Instruction: Output the data once more, exactly as given.

━━━ Data for review ━━━

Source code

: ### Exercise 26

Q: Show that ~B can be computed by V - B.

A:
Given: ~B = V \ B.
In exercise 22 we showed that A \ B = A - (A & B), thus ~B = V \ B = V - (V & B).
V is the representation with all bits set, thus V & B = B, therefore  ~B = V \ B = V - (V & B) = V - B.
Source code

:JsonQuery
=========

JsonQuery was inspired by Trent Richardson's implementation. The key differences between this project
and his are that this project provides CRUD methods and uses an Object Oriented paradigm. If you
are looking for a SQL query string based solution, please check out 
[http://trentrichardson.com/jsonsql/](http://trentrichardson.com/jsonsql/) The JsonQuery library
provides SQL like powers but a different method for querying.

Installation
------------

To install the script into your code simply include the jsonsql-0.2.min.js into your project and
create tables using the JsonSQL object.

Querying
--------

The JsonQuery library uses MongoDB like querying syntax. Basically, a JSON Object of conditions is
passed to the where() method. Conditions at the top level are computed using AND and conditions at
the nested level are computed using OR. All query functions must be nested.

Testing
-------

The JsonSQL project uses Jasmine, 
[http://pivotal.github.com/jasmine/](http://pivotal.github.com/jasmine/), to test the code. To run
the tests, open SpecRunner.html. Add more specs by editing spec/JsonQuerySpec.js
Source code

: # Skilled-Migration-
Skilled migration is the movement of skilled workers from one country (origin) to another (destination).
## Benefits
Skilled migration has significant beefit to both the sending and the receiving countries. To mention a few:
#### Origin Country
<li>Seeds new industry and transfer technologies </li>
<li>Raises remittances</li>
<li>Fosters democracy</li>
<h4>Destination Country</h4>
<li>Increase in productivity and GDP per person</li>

━━━

Result for this exercise:
Source code

: ### Exercise 26

Q: Show that ~B can be computed by V - B.

A:
Given: ~B = V \ B.
In exercise 22 we showed that A \ B = A - (A & B), thus ~B = V \ B = V - (V & B).
V is the representation with all bits set, thus V & B = B, therefore  ~B = V \ B = V - (V & B) = V - B.
Source code

:JsonQuery
=========

JsonQuery was inspired by Trent Richardson's implementation. The key differences between this project
and his are that this project provides CRUD methods and uses an Object Oriented paradigm. If you
are looking for a SQL query string based solution, please check out 
[http://trentrichardson.com/jsonsql/](http://trentrichardson.com/jsonsql/) The JsonQuery library
provides SQL like powers but a different method for querying.

Installation
------------

To install the script into your code simply include the jsonsql-0.2.min.js into your project and
create tables using the JsonSQL object.

Querying
--------

The JsonQuery library uses MongoDB like querying syntax. Basically, a JSON Object of conditions is
passed to the where() method. Conditions at the top level are computed using AND and conditions at
the nested level are computed using OR. All query functions must be nested.

Testing
-------

The JsonSQL project uses Jasmine, 
[http://pivotal.github.com/jasmine/](http://pivotal.github.com/jasmine/), to test the code. To run
the tests, open SpecRunner.html. Add more specs by editing spec/JsonQuerySpec.js
Source code

: # Skilled-Migration-
Skilled migration is the movement of skilled workers from one country (origin) to another (destination).
## Benefits
Skilled migration has significant beefit to both the sending and the receiving countries. To mention a few:
#### Origin Country
<li>Seeds new industry and transfer technologies </li>
<li>Raises remittances</li>
<li>Fosters democracy</li>
<h4>Destination Country</h4>
<li>Increase in productivity and GDP per person</li>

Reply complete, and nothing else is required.